Excerpt to read:

Payments made
simple and social
Payments made simple and social
You just had a great dinner with your friends, and your friends ask you to settle the bill. Being a Good Samaritan, you agree to do it, but following up with your friends for their share of the bill is a daunting task. We have all been there, and we know how awkward it can get.
Citrus Payments is a leading payment gateway and consumer wallet in the country. It was acquired by Naspers Group in a $130 million all-cash deal.
The idea was to make this platform a digital equivalent of one’s wallet and ease personal finances between groups of people.
We worked with the product and technology teams to define the product through a series of product strategy and design workshops. We created the product architecture/workflows and designed the app's user interface. The idea was to gather P2P payments (for friends, cab drivers, grocers, or even the local tea stall), split bills, pool money and send virtual gifts on one platform, and to make this platform the digital equivalent of one’s wallet.
Luckily for this project, we represented their target audience.

Dataset extract:
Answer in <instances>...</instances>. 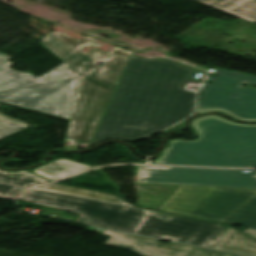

The tasks:
a: Answer these from the Citrus Payments text above, one answer a line, marked the same way:
(i) Which group acquired Citrus Payments, and for how much?
(ii) Besides the product architecture and workflows, what did the team design?
(iii) Who are named as people one might pay through the app?
b: Carry on the Citrus Payments write-up from its final sentence.

Answers to the exercise:
a:
(i) Naspers Group acquired it in a $130 million all-cash deal.
(ii) The app's user interface.
(iii) Friends, cab drivers, grocers, or even the local tea stall.

b:
The company wanted to enter the consumer payments market with a mobile app aimed at becoming a one-stop payment solution for Indians between 18 and 30 years old. This meant that every member on the Parallel team was part of the target demographic and a potential user persona who reflected different backgrounds, spending habits and lifestyles.
With four modules — which included P2P Payments, Bill Splitting, Pooling Money and Gifting — we had a complex information architecture that needed to be simplified. At the same time, there were numerous edge cases to be accounted for while keeping the information architecture simple.
From paying the cab driver to pooling money for a birthday party, we wanted the app to be the user’s daily companion.
After extensive research about the trends in payments apps across the world like Venmo, Square and Snapcash, we came to the conclusion that chat should be at the core of the user experience. We also found that handling payments in groups became far less awkward for people, thanks to the element of interpersonal relationships introduced through chats.
The goal was to use chat as the core of the experience and to try to make it as simple as WhatsApp.
Since much of the app’s purpose is to ease personal finances between intimate groups of people, we came up with an idea to bring micro-gifting into the mix to add stickiness to the app.
The idea was to let people express themselves by treating their friends with a virtual gift along with money transferred to their wallet. We made it fun using illustrated icons representing the gift and trying to recreate the joy of actually opening a gift with animated transitions and confetti.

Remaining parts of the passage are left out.